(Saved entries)
+ + + + + + +

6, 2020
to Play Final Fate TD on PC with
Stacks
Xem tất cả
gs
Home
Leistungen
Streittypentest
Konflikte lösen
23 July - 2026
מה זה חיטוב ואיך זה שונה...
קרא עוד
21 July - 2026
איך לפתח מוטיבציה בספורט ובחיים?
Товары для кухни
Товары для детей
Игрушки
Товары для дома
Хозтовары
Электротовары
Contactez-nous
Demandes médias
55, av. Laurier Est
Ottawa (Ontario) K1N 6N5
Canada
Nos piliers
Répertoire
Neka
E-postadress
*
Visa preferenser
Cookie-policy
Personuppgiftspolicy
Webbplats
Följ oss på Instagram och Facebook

+ + + + + + +

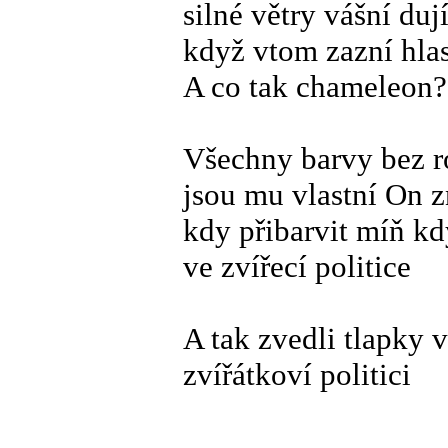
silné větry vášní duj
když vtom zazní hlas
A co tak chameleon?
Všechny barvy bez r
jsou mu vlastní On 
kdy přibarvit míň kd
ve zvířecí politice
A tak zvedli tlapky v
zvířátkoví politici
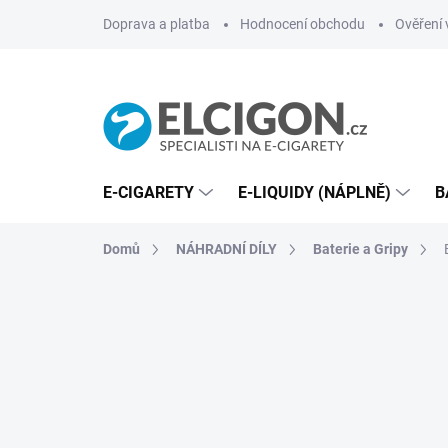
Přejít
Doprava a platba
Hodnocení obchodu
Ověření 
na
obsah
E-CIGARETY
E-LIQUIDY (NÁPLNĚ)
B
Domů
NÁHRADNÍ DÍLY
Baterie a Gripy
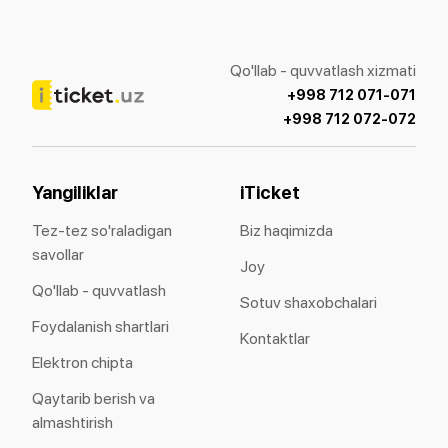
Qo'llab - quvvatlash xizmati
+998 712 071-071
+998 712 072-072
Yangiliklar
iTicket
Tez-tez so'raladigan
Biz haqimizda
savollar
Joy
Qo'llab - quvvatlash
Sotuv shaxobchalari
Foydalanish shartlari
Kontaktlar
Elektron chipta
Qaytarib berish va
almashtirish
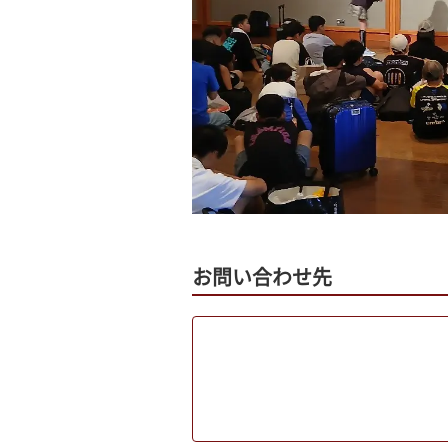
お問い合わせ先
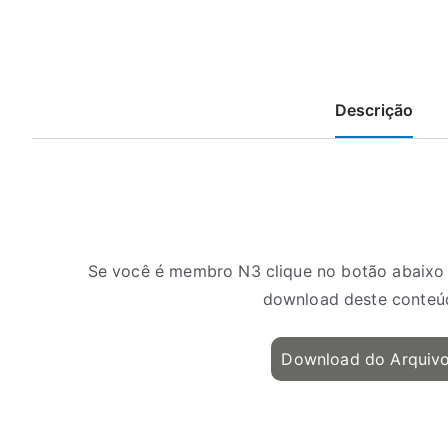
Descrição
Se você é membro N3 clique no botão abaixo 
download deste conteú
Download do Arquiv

+ + + + + + +

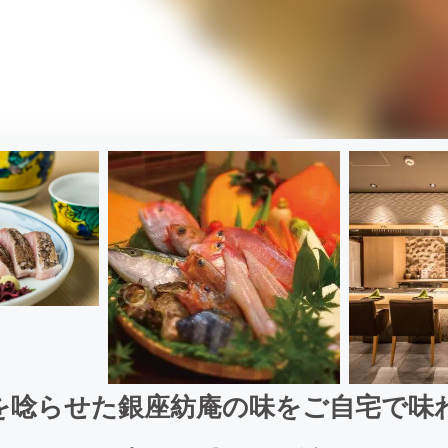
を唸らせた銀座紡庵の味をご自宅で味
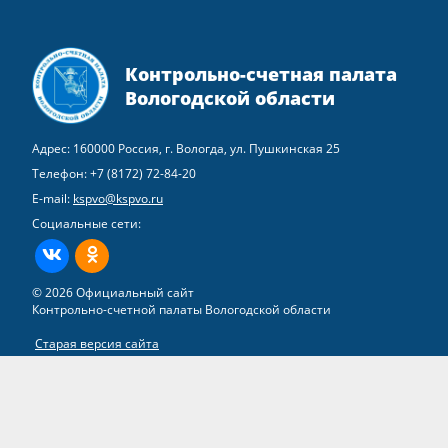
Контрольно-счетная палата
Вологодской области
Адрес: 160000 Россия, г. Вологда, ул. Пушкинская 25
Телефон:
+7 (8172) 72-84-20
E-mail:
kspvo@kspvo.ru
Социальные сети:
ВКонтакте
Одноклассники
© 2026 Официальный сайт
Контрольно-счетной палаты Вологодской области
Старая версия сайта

+ + + + + + +

Work task: Count how many lines of the entries contain the word "области", and respond with that count only.

Reply: 2